YOUR INSTRUCTIONS: Copy nothing before the line containing "-511,6 +511,18 @@". Reproduce that line and all that follow, exactly, through the end of the records.

THE INPUT:
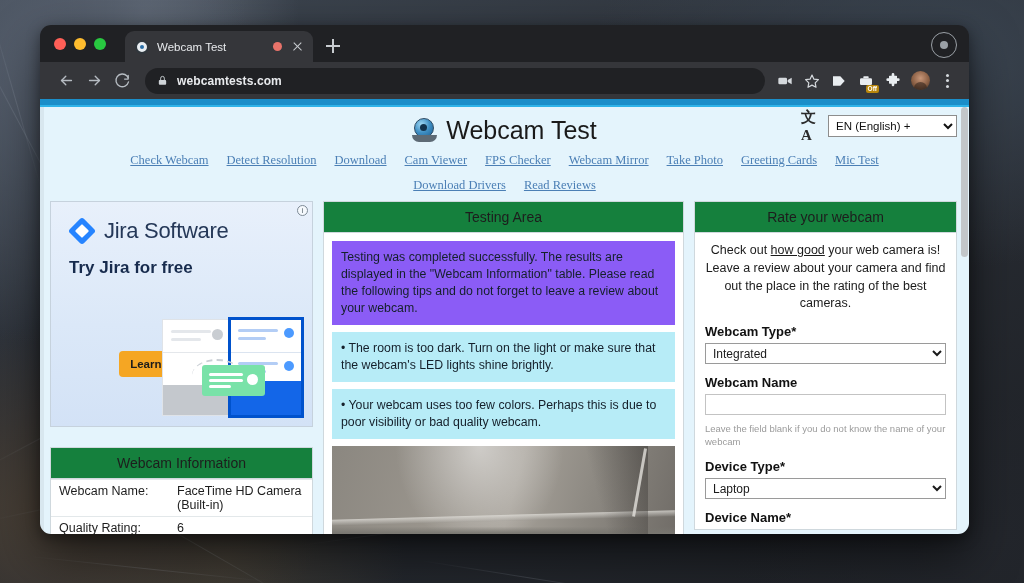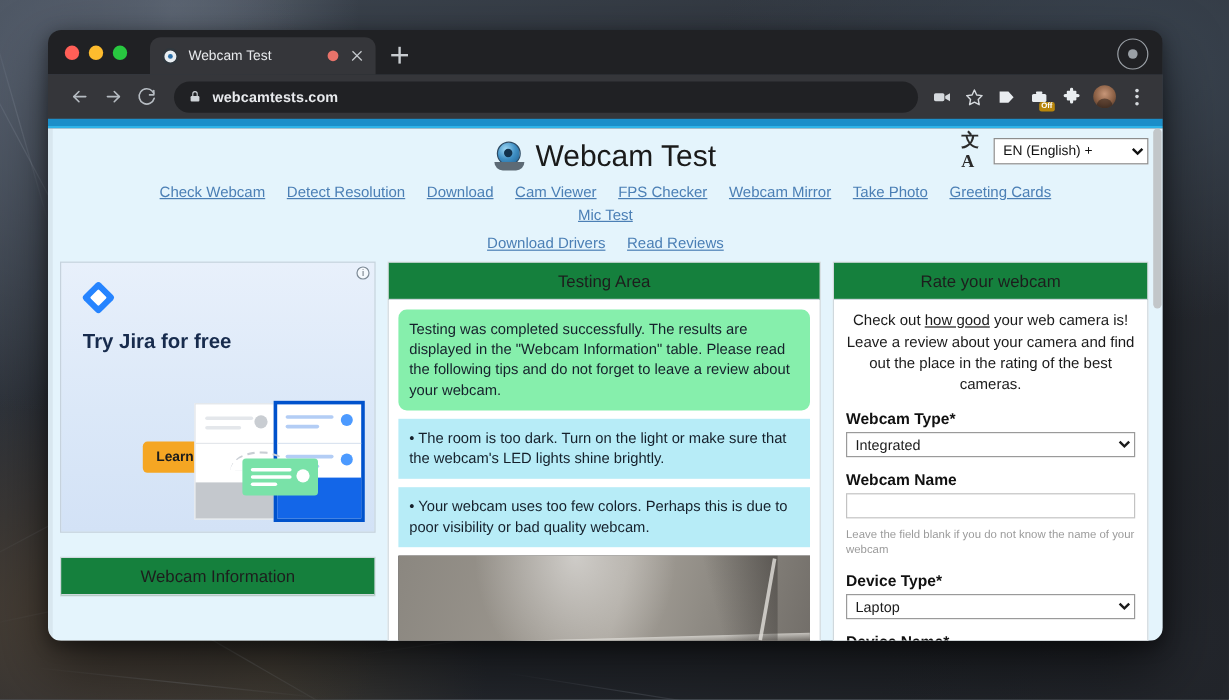--- a/index.html
+++ b/index.html
@@ -177,7 +177,7 @@
     padding: 3px 70px 0; 
   }
   .navlinks a {
-    color: #4b7fb5; font-size: 12.5px; text-decoration: underline; white-space: nowrap;
+    color: #4b7fb5; font-size: 12.5px; text-decoration: underline; white-space: nowrap; font-family: Liberation Serif, serif;
   }
   .navlinks.row2 { padding-top: 10px; }
 

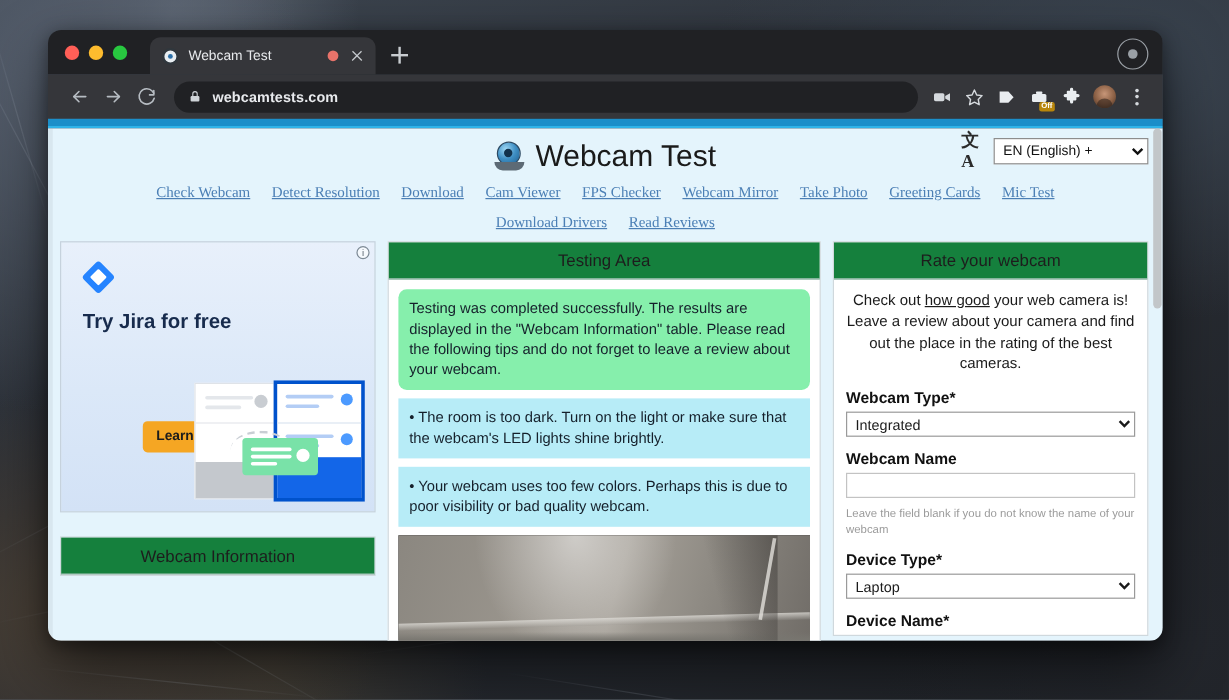--- a/index.html
+++ b/index.html
@@ -477,6 +477,7 @@
                 <span class="d1"></span>
                 <span class="d2"></span>
               </span>
+            <span class="ad-brandtext">Jira Software</span>
           </div>
           <div class="ad-headline">Try Jira for free</div>
           <div class="ad-cta">Learn more</div>

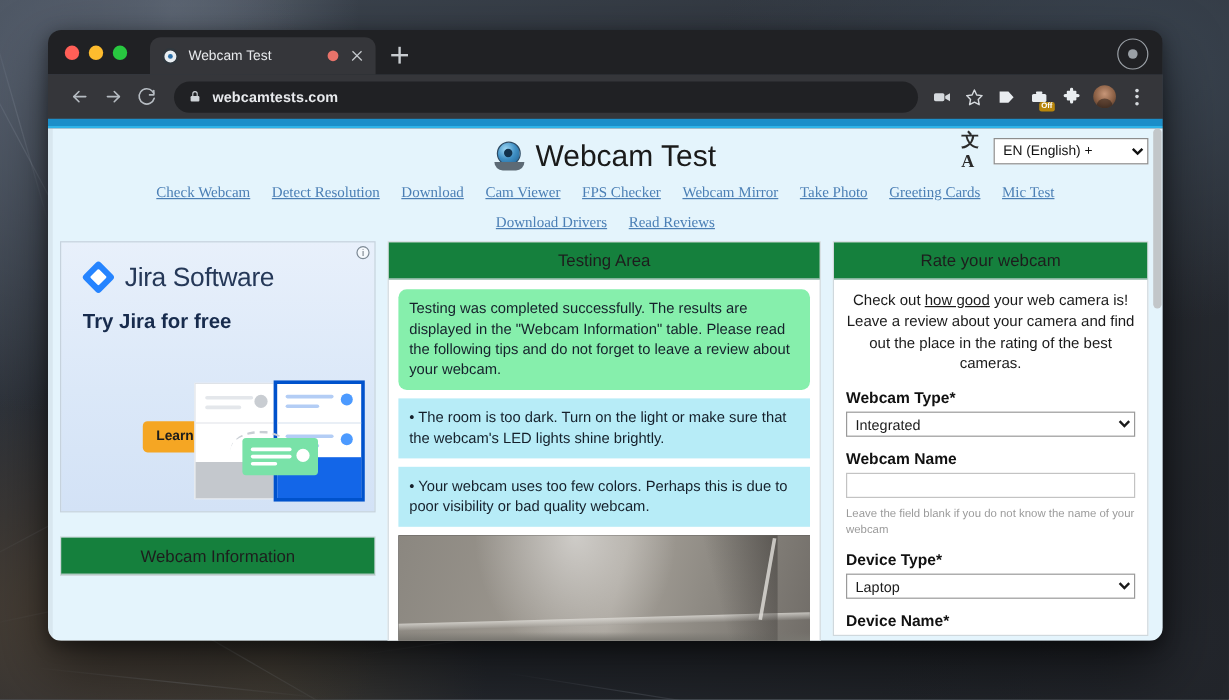--- a/index.html
+++ b/index.html
@@ -267,7 +267,7 @@
     padding: 8px 9px; font-size: 12.3px; line-height: 1.38; color: #15202b;
     margin-bottom: 7px;
   }
-  .alert.success { background: #86efac; border-radius: 7px; }
+  .alert.success { background: #8b5cf6; }
   .alert.info { background: #b7ecf7; }
   .testing-body { padding: 8px 8px 0; }
   .video-frame {

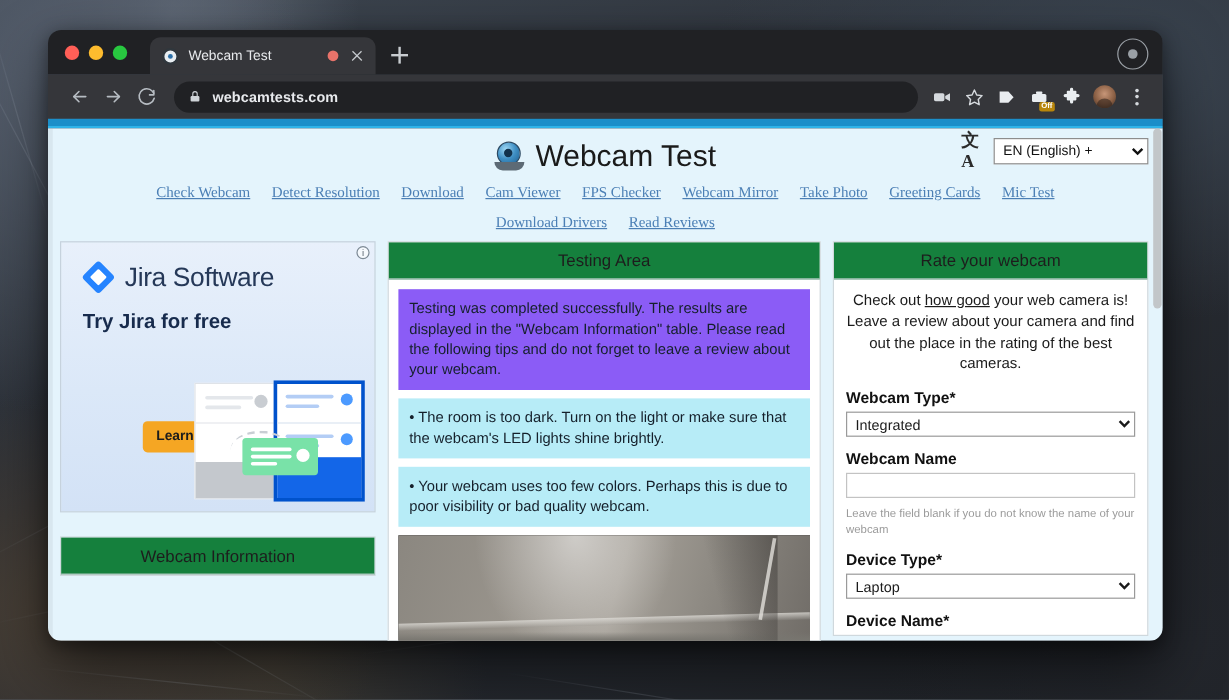--- a/index.html
+++ b/index.html
@@ -511,6 +511,18 @@
 
         <div class="card info-card">
           <div class="card-head">Webcam Information</div>
+          <table class="info-table">
+            <tbody>
+                <tr>
+              <td class="k">Webcam Name:</td>
+              <td class="v">FaceTime HD Camera (Built-in)</td>
+            </tr>
+            <tr>
+              <td class="k">Quality Rating:</td>
+              <td class="v">6</td>
+            </tr>
+          </tbody>
+            </table>
         </div>
       </div>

SOLVED EXERCISE:
@@ -511,6 +511,18 @@
 
         <div class="card info-card">
           <div class="card-head">Webcam Information</div>
+          <table class="info-table">
+            <tbody>
+                <tr>
+              <td class="k">Webcam Name:</td>
+              <td class="v">FaceTime HD Camera (Built-in)</td>
+            </tr>
+            <tr>
+              <td class="k">Quality Rating:</td>
+              <td class="v">6</td>
+            </tr>
+          </tbody>
+            </table>
         </div>
       </div>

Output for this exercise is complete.